Probability problems
Message posted by Poulami on November 28, 2000 at 12:00 AM (ET)

1. An urn contains N1 white, N2 black and N3 red balls. Balls are successively drawn without replacement until a red ball is drawn. Find the probability that:

a) n1 white and n2 black balls are drawn.

b) not a single white ball is drawn

c) a total of k balls are drawn.

( I am having problem with part a especially. So please explain that at least in detail)

2. A man has n keys, one of which fits a lock. He tries the keys one at a time , at each trial choosing at random from the keys that were not tried earlier. Find the probability that the key tried at the rth trial is the correct key.

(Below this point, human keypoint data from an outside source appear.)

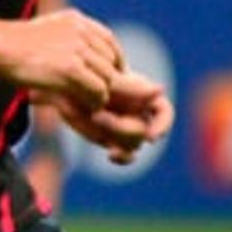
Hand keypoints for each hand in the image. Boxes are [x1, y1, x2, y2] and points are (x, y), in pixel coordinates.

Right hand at [0, 9, 124, 106]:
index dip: (112, 61)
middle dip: (107, 79)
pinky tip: (85, 106)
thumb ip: (67, 38)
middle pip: (110, 61)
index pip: (109, 41)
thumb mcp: (46, 30)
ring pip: (107, 78)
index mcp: (76, 20)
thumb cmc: (13, 43)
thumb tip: (82, 58)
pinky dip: (95, 101)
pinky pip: (97, 90)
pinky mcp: (71, 69)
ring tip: (90, 102)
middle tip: (98, 95)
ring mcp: (77, 50)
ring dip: (102, 93)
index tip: (106, 77)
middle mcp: (81, 32)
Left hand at [43, 70, 173, 161]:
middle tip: (96, 115)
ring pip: (134, 143)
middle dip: (121, 126)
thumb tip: (161, 89)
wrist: (66, 85)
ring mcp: (126, 128)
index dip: (162, 126)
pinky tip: (112, 155)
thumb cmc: (89, 74)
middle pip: (144, 130)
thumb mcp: (110, 78)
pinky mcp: (113, 139)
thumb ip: (134, 88)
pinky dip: (122, 157)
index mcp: (145, 97)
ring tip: (94, 117)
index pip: (165, 113)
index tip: (152, 137)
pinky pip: (127, 155)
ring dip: (115, 136)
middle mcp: (139, 114)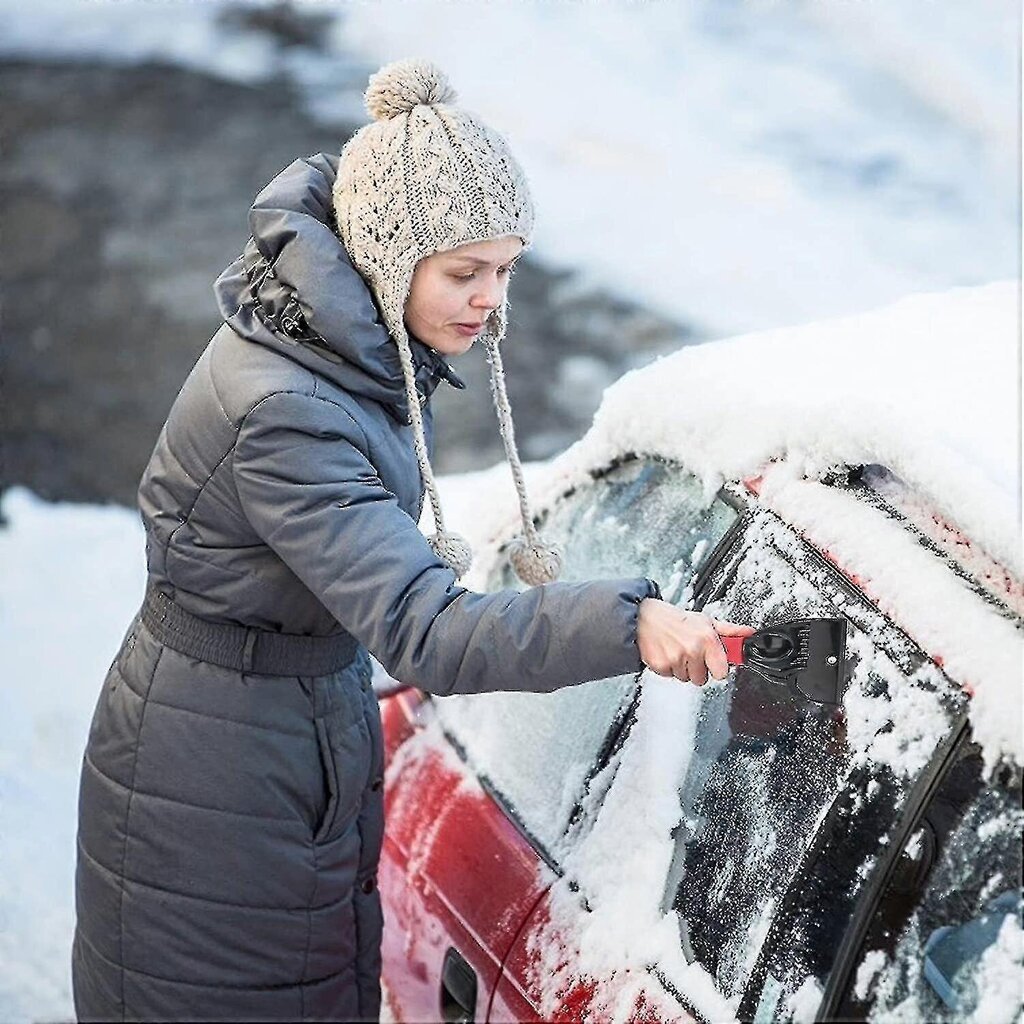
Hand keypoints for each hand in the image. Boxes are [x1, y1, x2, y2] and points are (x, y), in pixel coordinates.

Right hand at [637, 599, 755, 685]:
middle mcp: (693, 649)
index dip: (716, 667)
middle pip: (702, 679)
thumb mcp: (705, 622)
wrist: (644, 617)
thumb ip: (729, 631)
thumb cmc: (676, 620)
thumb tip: (749, 633)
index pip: (722, 672)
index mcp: (707, 638)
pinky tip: (667, 654)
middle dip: (698, 669)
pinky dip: (668, 668)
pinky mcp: (661, 666)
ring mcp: (676, 659)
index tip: (712, 661)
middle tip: (691, 653)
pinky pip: (670, 677)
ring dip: (682, 668)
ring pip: (686, 679)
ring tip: (677, 651)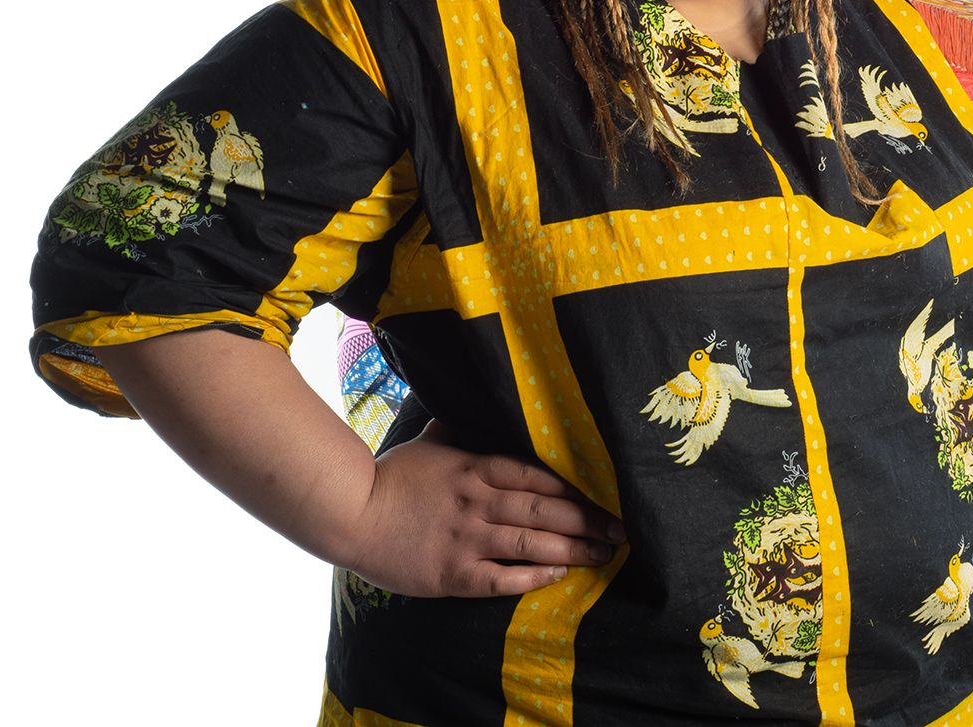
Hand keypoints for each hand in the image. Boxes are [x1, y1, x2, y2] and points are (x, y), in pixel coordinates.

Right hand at [340, 425, 625, 597]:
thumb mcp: (433, 441)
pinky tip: (559, 573)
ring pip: (532, 542)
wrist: (350, 514)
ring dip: (574, 548)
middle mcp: (479, 501)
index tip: (608, 492)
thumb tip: (480, 395)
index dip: (578, 486)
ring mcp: (467, 538)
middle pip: (546, 508)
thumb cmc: (393, 476)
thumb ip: (463, 426)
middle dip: (589, 519)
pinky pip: (502, 577)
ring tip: (605, 553)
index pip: (540, 474)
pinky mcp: (453, 574)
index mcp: (477, 467)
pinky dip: (533, 576)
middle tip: (623, 528)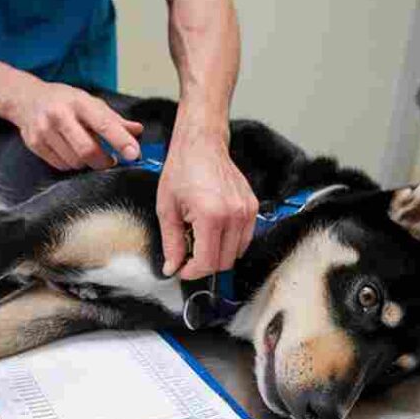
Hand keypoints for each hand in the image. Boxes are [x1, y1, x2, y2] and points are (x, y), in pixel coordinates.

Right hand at [9, 81, 143, 169]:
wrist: (27, 99)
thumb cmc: (64, 101)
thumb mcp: (90, 102)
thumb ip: (114, 119)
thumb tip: (137, 131)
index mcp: (78, 102)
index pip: (103, 124)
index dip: (121, 141)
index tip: (134, 154)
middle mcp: (59, 115)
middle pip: (87, 150)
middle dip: (104, 161)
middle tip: (111, 161)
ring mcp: (44, 131)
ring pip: (74, 162)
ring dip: (87, 163)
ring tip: (87, 152)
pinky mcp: (34, 144)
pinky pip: (61, 165)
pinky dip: (71, 164)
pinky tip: (71, 152)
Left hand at [157, 126, 257, 279]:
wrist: (201, 146)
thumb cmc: (182, 171)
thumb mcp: (167, 209)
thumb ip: (171, 243)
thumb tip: (172, 267)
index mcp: (211, 215)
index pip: (207, 262)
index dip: (192, 272)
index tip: (182, 270)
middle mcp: (234, 215)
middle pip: (224, 262)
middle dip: (204, 265)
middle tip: (188, 255)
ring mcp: (247, 211)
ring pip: (236, 253)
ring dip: (217, 254)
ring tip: (199, 238)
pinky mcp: (253, 208)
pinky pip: (244, 239)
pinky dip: (230, 243)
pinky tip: (213, 231)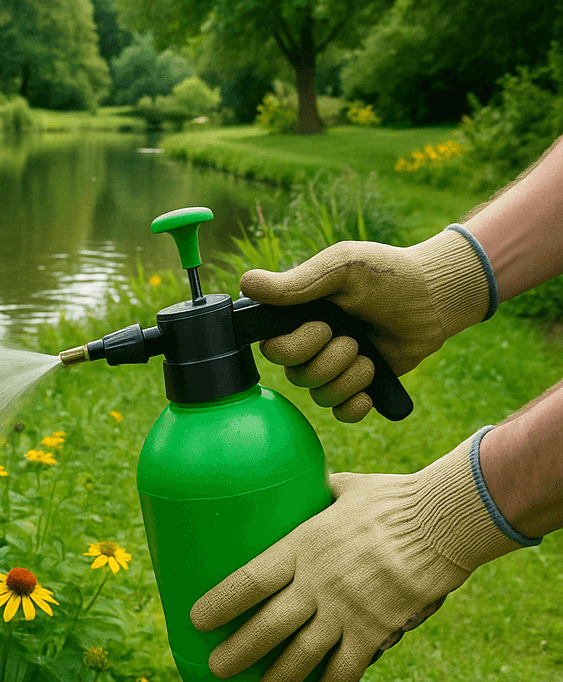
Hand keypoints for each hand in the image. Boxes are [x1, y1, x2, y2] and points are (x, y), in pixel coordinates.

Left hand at [189, 433, 522, 681]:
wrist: (443, 521)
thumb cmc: (392, 498)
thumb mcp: (345, 488)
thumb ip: (321, 493)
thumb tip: (310, 480)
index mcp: (301, 546)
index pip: (248, 580)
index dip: (220, 604)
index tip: (197, 622)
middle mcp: (317, 583)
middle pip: (267, 627)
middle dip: (238, 654)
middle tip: (218, 670)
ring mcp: (346, 610)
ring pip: (301, 656)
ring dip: (277, 680)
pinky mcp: (376, 631)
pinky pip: (347, 670)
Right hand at [240, 226, 495, 421]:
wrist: (435, 296)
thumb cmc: (387, 274)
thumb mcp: (341, 268)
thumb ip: (296, 282)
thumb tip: (245, 283)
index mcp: (299, 318)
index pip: (271, 350)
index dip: (295, 346)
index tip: (324, 325)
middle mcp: (311, 346)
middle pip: (295, 377)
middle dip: (328, 360)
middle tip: (352, 337)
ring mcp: (336, 368)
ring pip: (320, 396)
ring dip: (349, 377)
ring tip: (370, 356)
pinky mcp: (360, 385)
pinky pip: (341, 413)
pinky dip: (354, 406)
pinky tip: (369, 391)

3. n indistinguishable balls are distributed without replacement among M (>n) urns numbered 1 to M . Determine the probability that each urn numbered 1 to n contains exactly one ball.


READERS RESPOND:
(In chronological order. Most recent at the bottom.)

Re: Probability problems
Message posted by nancy diehl on November 30, 2000 at 12:00 AM (ET)

I haven't done probablity in awhile, but possibly can give you some direction.
Problem 1 is a hypergeometric probablity problem. Look the formula up for the setup.
It uses the Combination formula and your denominator is the combination of N choose n
where N is the total number of balls in the urn (6?) and "n" is the sample size being
drawn (in part a you are drawing 3 balls). The numerator is setup with combination
formulas for the subsets of the items and how many of each are to be drawn. So for part
a you have the combination of "1 choose 1" for the white and "2 choose 2" for the black and
"3 choose 0" of the red. Again, see a reference book on using the hypergeometric formula.

For problem 3, I don't know the formula off the top of my head, but I can tell
you that's a direct application of what is call "The pidgeon hole principle". Again,
find a reference on this principle and it should be straight-forward from there.


Re: Probability problems
Message posted by Poulami on December 1, 2000 at 12:00 AM (ET)

Hi.Thanks. What is the pidgeon hole principle? I found what is Bose-Einstein Statistics for distinguishable events but could not proceed much.